Last week we discussed an article in the British Medical Journal that seemed seriously flawed to me, based on evidence such as the above graph.
I am concerned that the model does not fit the data and also that the jumps in the fitted model do not make sense, considering the blurring in the underlying process. I was alerted to this by someone who pointed out the graph for Canada on page 84 of the supplementary material. The disconnect between the fit and the data gives me skepticism about the larger claims in the article.
I also have concerns about the data, similar to those raised by the peer reviewers regarding selection effects in who gets tested.

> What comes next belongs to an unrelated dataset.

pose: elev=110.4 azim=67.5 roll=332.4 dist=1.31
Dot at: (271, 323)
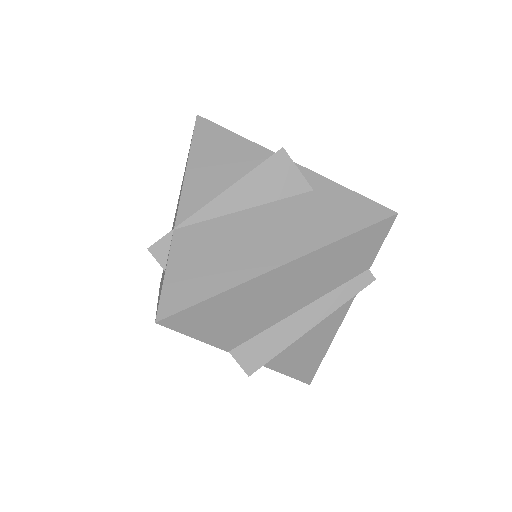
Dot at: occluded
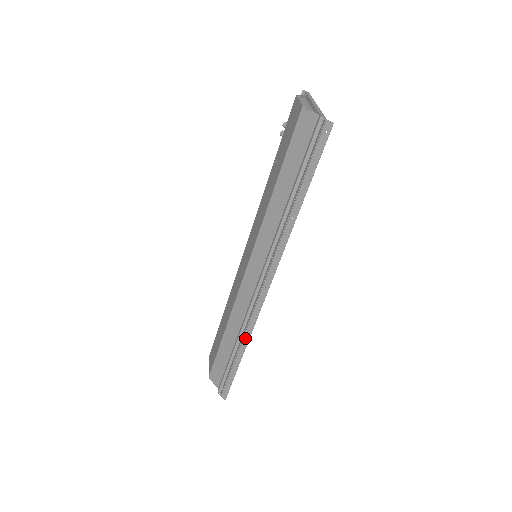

There were a couple other comments, and the authors of the article wrote a response. Here’s the part where they reply to my comment:
Zadey and Gelman also raised concerns about the model fit and model parameters. Our interrupted time series model allows for both a change in slope (incidence rate) and a change in level at the time of intervention, the latter of which can therefore look like a “jump” in the fitted line on the incidence graphs (supplementary appendix). We agree with Zadey that change in level may also be relevant in other contexts, but here we chose to focus on change in the slope because we were most interested in the effect over the full post-intervention period examined, and did not anticipate that the intervention would have an immediate effect (i.e. a sudden jump in level) in most countries.

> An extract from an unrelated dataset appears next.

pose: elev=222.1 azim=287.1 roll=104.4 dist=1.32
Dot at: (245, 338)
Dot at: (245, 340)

We are of course well aware that the model fits better in some countries than others. A different model may have fit the data better in Canada, for example, but not necessarily in other countries. Using different models in different countries would have precluded the ability to perform a meta-analysis of results across countries.

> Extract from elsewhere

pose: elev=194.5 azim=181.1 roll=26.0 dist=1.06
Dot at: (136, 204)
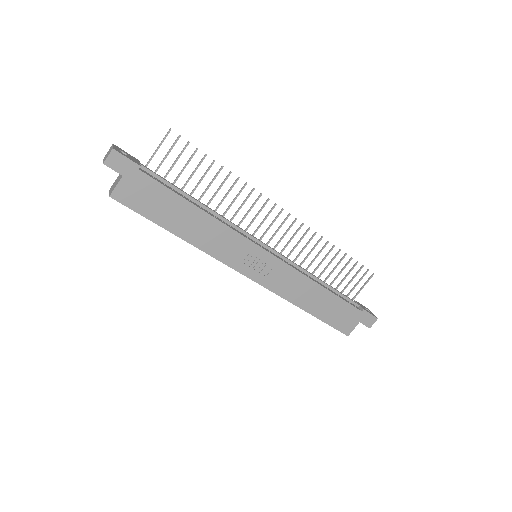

I’m not convinced by this response. The model fits terribly for Canada. It makes no sense for Canada. Why should I believe it for other countries? And why should I believe any aggregate results that include Canada? If constructing models that made sense and fit the data would’ve precluded the ability to perform a meta-analysis, then maybe the meta-analysis wasn’t such a good idea!
The idea of taking a hundred analyses of uncertain quality and then throwing them together into a meta-analysis . . . I don’t think that makes sense.
In any case, the links are above so you can read the article, the referee reports (which I think missed some key issues, in keeping with our theme about the problems with peer reviews), and all the external comments.